Aujourd'hui, les mots « colle » et « adhésif » sont souvent utilisés indifféremment pour désigner les produits qui assurent le collage. Cela est dû à l'influence de la langue anglaise où le terme glue, qui désigne la colle, est péjoratif, ce qui conduit les scientifiques à lui préférer le mot adhesive. La terminologie adoptée dans cet article est la suivante : la colle est un produit destiné à unir deux pièces après durcissement, et l'adhésif, un produit s'assemblant par pression. Colles et adhésifs correspondent bien à l'existence de deux grandes classes de composés selon que le polymère est déjà formé avant le collage ou qu'il se forme par une réaction qui s'accomplit pendant le collage ; ce dernier, dans tous les cas, n'est efficace que grâce à une compatibilité du polymère et de ses supports.

Les grandes familles de colles

Les colles et la plupart des adhésifs sont des liquides qui durcissent. Pour les obtenir, les chimistes connaissent trois moyens.

Une méthode consiste à dissoudre un solide dans un solvant, ce qui donne un liquide ; celui-ci, après application et évaporation du solvant, se solidifie de nouveau. Ce sont les « colles à solvant » (on devrait dire adhésif). Un exemple en est la « dissolution », solution de néoprène dans le toluène qui permet de coller les rustines sur les chambres à air de vélo crevées. La tendance est de les remplacer par des solutions aqueuses.

Un deuxième moyen utilise la fusion d'un solide : transformé en liquide, il redevient solide après refroidissement. Les colles utilisant ce principe s'appellent des « thermofusibles » ou hot-melt. Elles sont très utilisées pour l'assemblage des tissus en confection et l'intérieur des automobiles.

Enfin, deux composants liquides peuvent réagir entre eux pour former un polymère solide. Ce sont les colles de « réaction », apparues à la fin du xixe siècle en même temps que les matières plastiques. C'est avec ces produits que l'on obtient des collages résistants, pouvant transmettre une force dans une structure, aussi les nomme-t-on « colles de structure ».

Colles de réaction

Les colles de réaction se trouvent sous forme de liquides, de pâtes ou de poudres.

Elles sont constituées soit de deux composants qui durcissent à partir de la température ordinaire, soit d'un seul qui contient un durcisseur latent activé par la chaleur.
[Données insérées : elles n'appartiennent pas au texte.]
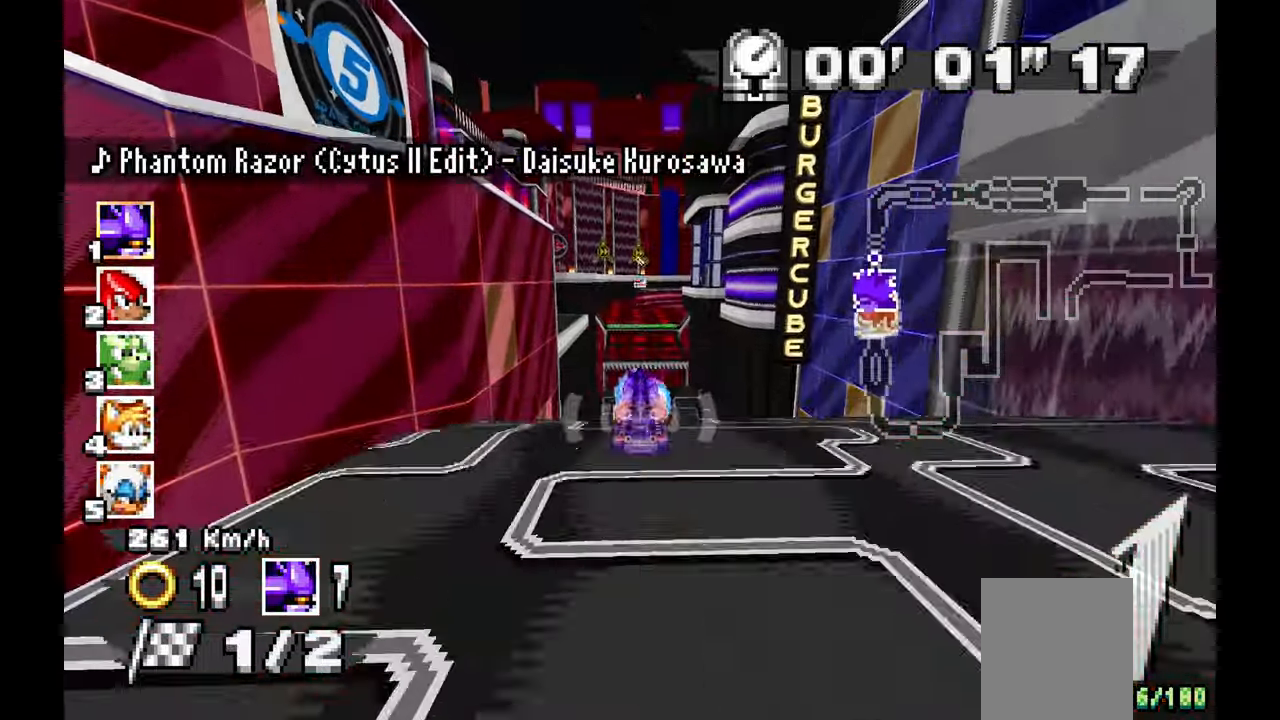
{"dt_ms": 500, "buttons": ["A"], "left_stick": "center", "events": []}
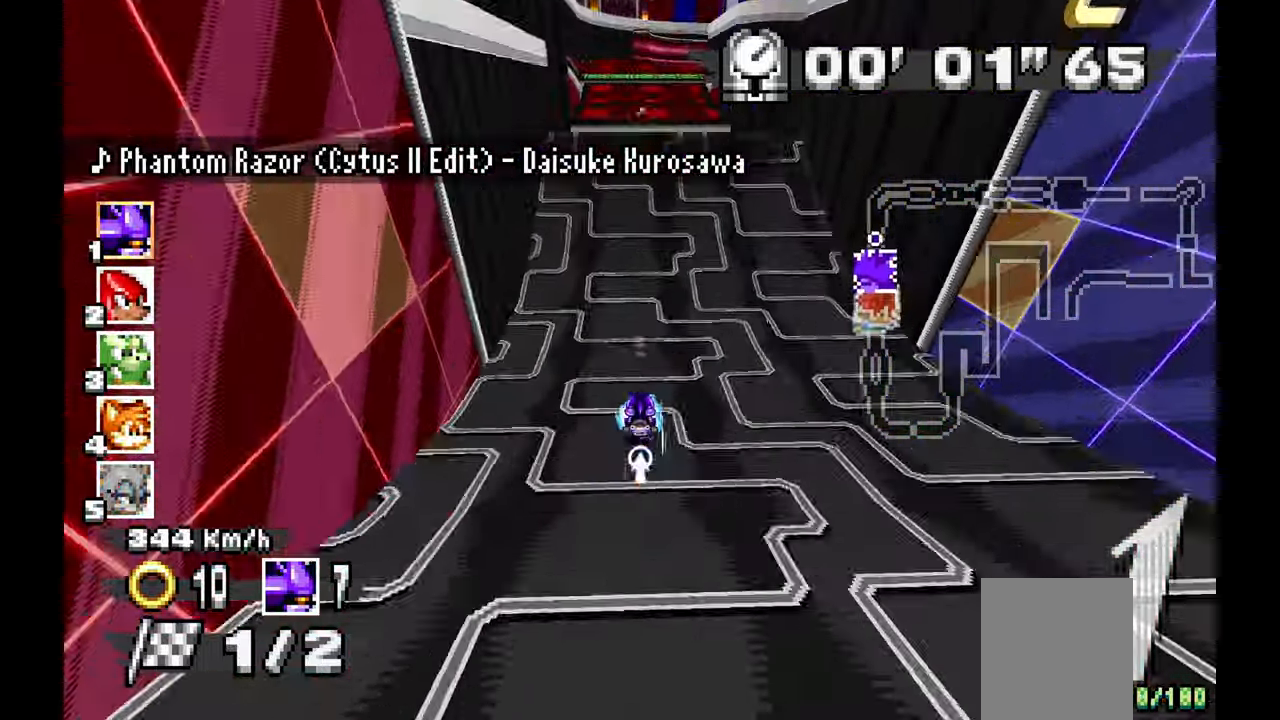
{"dt_ms": 1000, "buttons": ["A"], "left_stick": "center"}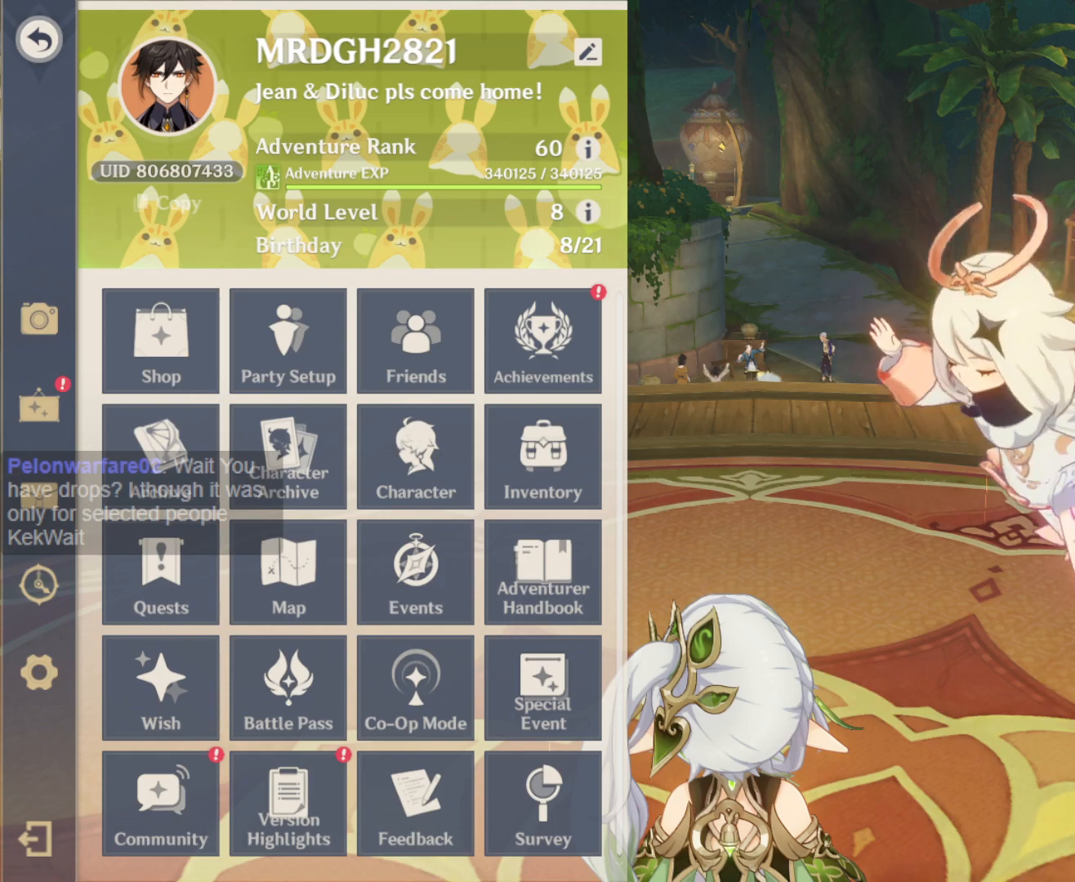
Gameplay with keyboard and mouse; each line is a JSON object with the keys and mouse buttons held at the frame after it. "events" lists presses ("down") and releases ("up") of "1", "2", "3", "4", "5", "a", "alt", "c", "ctrl", "d", "e", "f", "r", "s", "shift", "space", "t", "tab", "v", "w", "x", "z", "mouse_left", "mouse_middle", "mouse_right", "mouse_wheel_up" and "mouse_wheel_down" between this image and that frame as [ms after this image, input, new state], when the widget could be followed in between. "mouse_left", "mouse_middle", "mouse_right", "mouse_wheel_up", "mouse_wheel_down" = the "left", "middle", "right", "wheel_up", "wheel_down" buttons of the "mouse" list. No other keys are recorded. Mouse movement is not recorded. Not read: q.
{"keys": [], "mouse": [], "events": [[450, "space", "down"], [483, "space", "up"]]}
Ces colles existent aussi en films supportés ou non par un tissu. Le durcissement est dû à des réactions en chaîne de petites molécules, les monomères, qui conduisent à des macromolécules réticulées, c'est-à-dire formant un réseau de chaînes reliées entre elles.

La liaison entre les monomères peut se faire par union de deux radicaux (polymérisation), union de deux fonctions (polyaddition) ou union avec élimination d'une petite molécule, généralement de l'eau (polycondensation).

Les colles phénoliques

Les colles phénoliques sont les plus anciennes colles de réaction. Leur durcissement résulte d'une polycondensation de la formaldéhyde (CH2O) avec un phénol qui s'accompagne de la formation d'une molécule d'eau. Elles sont essentiellement utilisées pour assembler les substrats poreux comme le bois car il est difficile d'éliminer l'eau produite. Aussi, il faut exercer une forte pression sur l'assemblage. Comme elles sont bon marché, elles continuent à être utilisées pour la fabrication des contre-plaqués.

Les colles acryliques

Le groupe d'atomes acrylate (CCHCOOR) forme un réseau de polymère tridimensionnel par polymérisation radicalaire (R est le radical). La formation de radicaux peut être initiée par un alkyleborane ou par un peroxyde en présence d'ions ferreux ou cuivreux. Ce dernier est utilisé dans la formulation des colles dites « anaérobiques » qui ne collent que sur les surfaces contenant du fer ou du cuivre et nécessitent un « activateur » sur les autres. Le radical peut aussi être formé via un initiateur excité par la lumière et/ou le rayonnement ultraviolet (photopolymérisation). Dans les cyano-acryliques, la double liaison C=CH est activée par une fonction nitrile (R-CN) ; le radical se forme rapidement sous l'action d'une base ; la basicité de l'eau suffit et le durcissement peut s'effectuer en quelques secondes. Les colles acryliques sont utilisées de longue date en chirurgie et en médecine dentaire, ce qui leur donne un brevet de bio-compatibilité qu'il leur serait difficile d'obtenir avec les critères actuellement exigés. Par exemple, un produit comme l'octyle-cyanoacrylate est utilisé en médecine pour suturer les plaies et recoller de la peau sur les grandes brûlures.

Les colles époxy

Les colles « époxy » utilisent la réaction de polyaddition d'une molécule contenant une fonction oxiranne (ou époxyde, C2H4O) avec un nucléophile tenant le rôle de durcisseur. Pour former un réseau tridimensionnel, on utilise des molécules bifonctionnelles. En pratique, le durcisseur est une diamine (composé possédant deux fois la fonction RNHx) ou un mélange de diamines.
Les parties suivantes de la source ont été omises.